> [Written task]
From the data below, return all lines holding the string "News".

> [Records for the exercise]
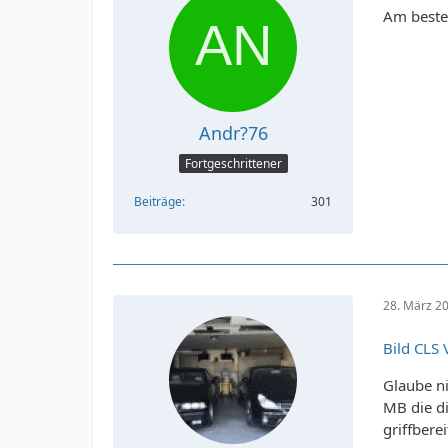
Am besten
Andr?76
Fortgeschrittener
Beiträge
301
28. März 2
Bild CLS 
Glaube ni
MB die di
griffberei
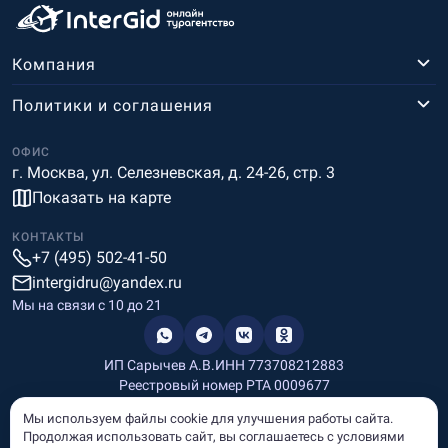
Компания
Политики и соглашения
ОФИС
г. Москва, ул. Селезневская, д. 24-26, стр. 3
Показать на карте
КОНТАКТЫ
+7 (495) 502-41-50
intergidru@yandex.ru
Мы на связи c 10 до 21
ИП Сарычев А.В.
ИНН 773708212883
Реестровый номер РТА 0009677
Разработка и дизайн
Мы используем файлы cookie для улучшения работы сайта.
Информация, размещённая на сайте, носит информационный
Продолжая использовать сайт, вы соглашаетесь с условиями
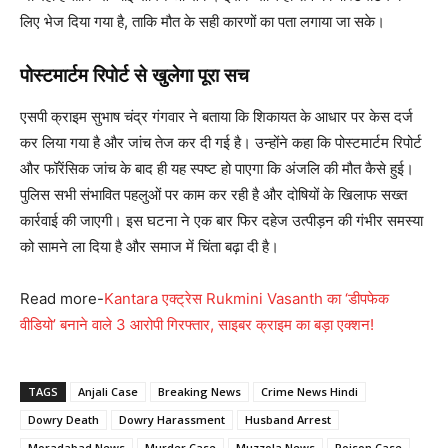
लिए भेज दिया गया है, ताकि मौत के सही कारणों का पता लगाया जा सके।
पोस्टमार्टम रिपोर्ट से खुलेगा पूरा सच
एसपी क्राइम सुभाष चंद्र गंगवार ने बताया कि शिकायत के आधार पर केस दर्ज
कर लिया गया है और जांच तेज कर दी गई है। उन्होंने कहा कि पोस्टमार्टम रिपोर्ट
और फॉरेंसिक जांच के बाद ही यह स्पष्ट हो पाएगा कि अंजलि की मौत कैसे हुई।
पुलिस सभी संभावित पहलुओं पर काम कर रही है और दोषियों के खिलाफ सख्त
कार्रवाई की जाएगी। इस घटना ने एक बार फिर दहेज उत्पीड़न की गंभीर समस्या
को सामने ला दिया है और समाज में चिंता बढ़ा दी है।
Read more-
Kantara एक्ट्रेस Rukmini Vasanth का ‘डीपफेक
वीडियो’ बनाने वाले 3 आरोपी गिरफ्तार, साइबर क्राइम का बड़ा एक्शन!
TAGS
Anjali Case
Breaking News
Crime News Hindi
Dowry Death
Dowry Harassment
Husband Arrest
Moradabad News
Murder Case
Muzzola News
Poison Case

> [Problem solution]
Breaking News
Crime News Hindi
Moradabad News
Muzzola News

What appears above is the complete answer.